Wholesale power prices for the first three months of 2017 have plunged in response easing fears over reduced nuclear output in France.

The French nuclear regulator ASN has agreed in principle to allow EDF to return a number of its reactors to service once safety inspections have been completed.

Wholesale prices for the first quarter of the year plummeted by more than £5/MWh to £48.60/MWh on Tuesday in the wake of the announcement. Price reporting firm ICIS said it was the biggest daily decrease it had ever witnessed for the period. The fall was even greater on the French market where the price dropped by more than €12/MWh to around €54/MWh.

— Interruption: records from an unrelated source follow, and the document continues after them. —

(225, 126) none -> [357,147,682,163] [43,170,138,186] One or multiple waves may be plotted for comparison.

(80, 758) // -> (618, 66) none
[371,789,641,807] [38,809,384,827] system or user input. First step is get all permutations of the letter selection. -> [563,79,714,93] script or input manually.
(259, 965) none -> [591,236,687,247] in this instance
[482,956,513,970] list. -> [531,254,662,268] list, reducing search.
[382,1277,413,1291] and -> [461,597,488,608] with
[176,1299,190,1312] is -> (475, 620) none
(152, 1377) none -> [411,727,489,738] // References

Supply margins in France were expected to be historically tight this winter due to safety inspections being carried out on 12 of EDF’s reactors. The company has been forced to remove the reactors from service and extend refuelling at other nuclear plants to carry out the tests.

EDF has twice cut is projections for nuclear output to reflect this, sending French wholesale prices rocketing. There has been a knock-on effect on prices in Britain as the UK typically imports power from France via a 2GW interconnector during periods of peak demand.

The tests were ordered by ASN in June to establish to what extent the reactors suffer from a similar “manufacturing anomaly” to one discovered by EDF at its Flamanville 3 reactor being built in Normandy.

In October, ASN revealed that the inspections had been undertaken or were ongoing at seven of the reactors. It ordered EDF to carry out tests on the remaining five reactors over the following three months without waiting to conduct them during planned maintenance for refuelling.

ASN has now approved EDF’s “generic demonstrations” showing how the ten 900MW reactors can be operated safely. The regulator said EDF should be therefore able to restart the reactors once additional safety measures have been put in place, the inspections have all been completed and the reactors have been approved on an individual basis. EDF is expected to send ASN further demonstrations “shortly” showing how the two 1,450MW reactors can also be returned service.

The announcement eased concerns of tight supplies in France, leading to falling wholesale prices both there and here in the UK. Seven of the 12 reactors in question are currently offline, according to the website of French grid operator RTE. The safety inspections are yet to start at those which are currently online, ASN told Utility Week.